We found Isaac Zane mentioned in the petition of the descendants of John Ward, a white man captured by the Indians as a youth and raised among them. Isaac Zane was involved, but how and why? We also discovered he had received land.
In the US Serial set, ID ASP028 Pub.land64, Jan 11, 1802, we find the answer in the form of a “Confirmation of Indian grant, petition of Isaac Zane,” excerpted as follows.
Isaac Zane was made a prisoner by the Wyandot Indians when he was 9 years old with which nation he has ever since remained, having married an Indian woman and having had many children. His attachment to the whites has subjected him to numberless inconveniences and dangers during the almost continual wars which existed between the US and the Indians until the peace of Greenville in 1795.
Prior to that period, a tract of land on which he now lives had been assigned to him by the Wyandot Indians and that the land when given to him was not thought to fall within the boundary of the US, which now appears to be the case.
Two certificates, one signed by 5 Indian chiefs at a place called the Big Rock on Sept. 10, 1800, state that the Wyandot Nation of Indians alotted the said Zane a tract of land of 4 miles square on Mad River and that Zane had a pre-exemption right ever since the year 1758 to the lands of the Wyandot Nation. The second certificate is given by Abraham Chapline, a gentleman of character in the State of Kentucky, who certifies that he was made a prisoner in the year 1780 by the Wyandot and that at that time the British Indians were marching with formidable force to attack the Kentucky country. The said Zane found it out and gave Mr. Chapline a gun and ammunition with directions what course to proceed to alarm the whites and the said Zane also purchased another prisoner from the Mingoe Indians which he gave $100 for and furnished him with a gun also to go with the same Chapline to alarm the Kentuckians, and that the said Zane was very friendly to the prisoners in general.

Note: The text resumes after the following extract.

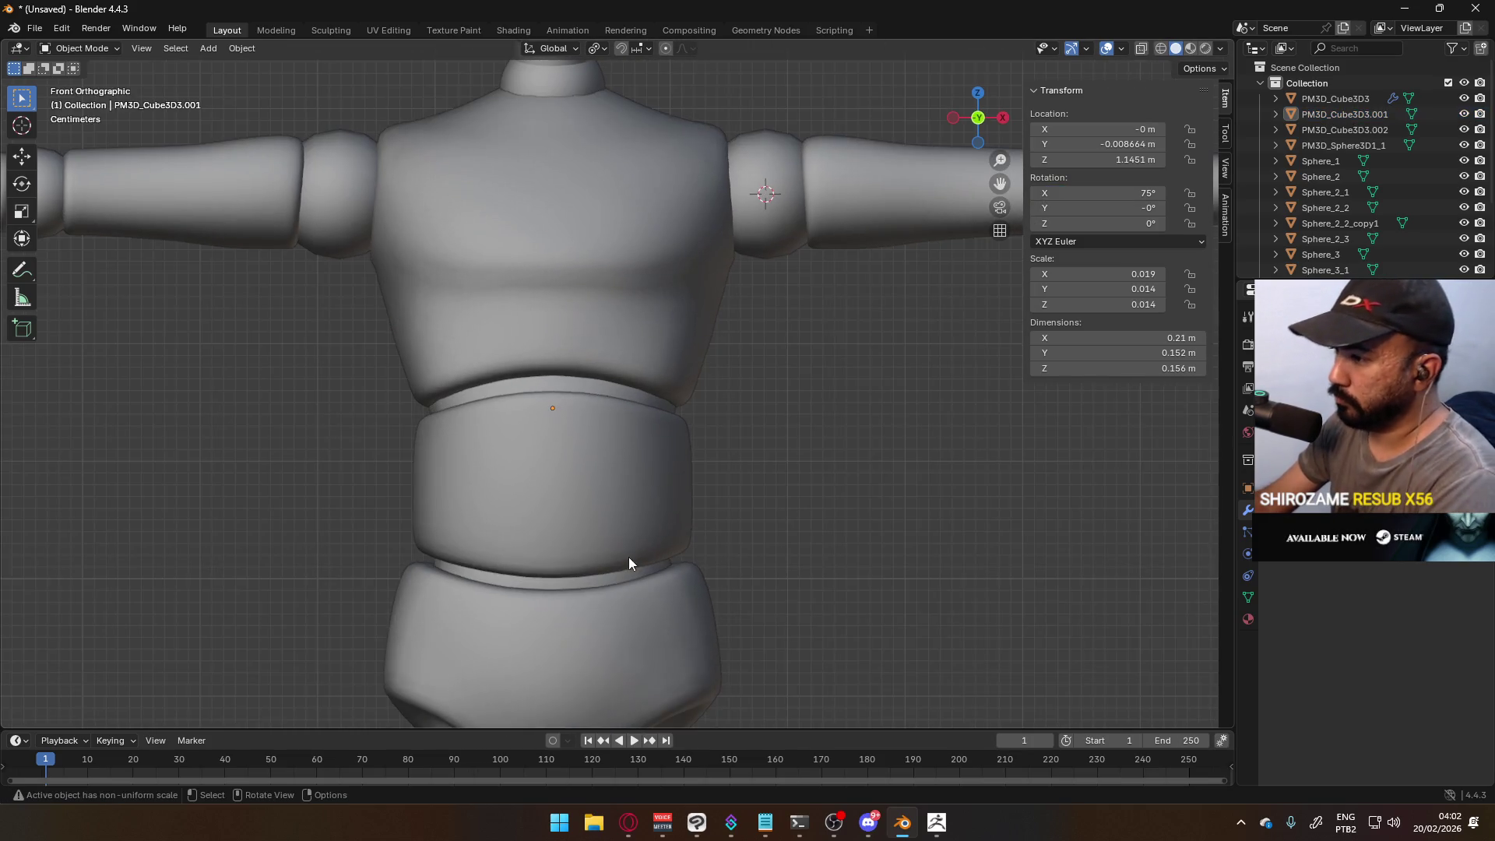
click(613, 578)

The petition continues with testimony from the Indian agent that at a conference with the chiefs of the Wyandot in October of 1799, they confirmed that they had given Zane land 4 miles square called Big Bottom on the Mad River, a branch of the Great Miami. It is noted that this is the location where “Zane now lives.”
Five Indian Chiefs sign their names, by their mark at Big Rock on September 16, 1800.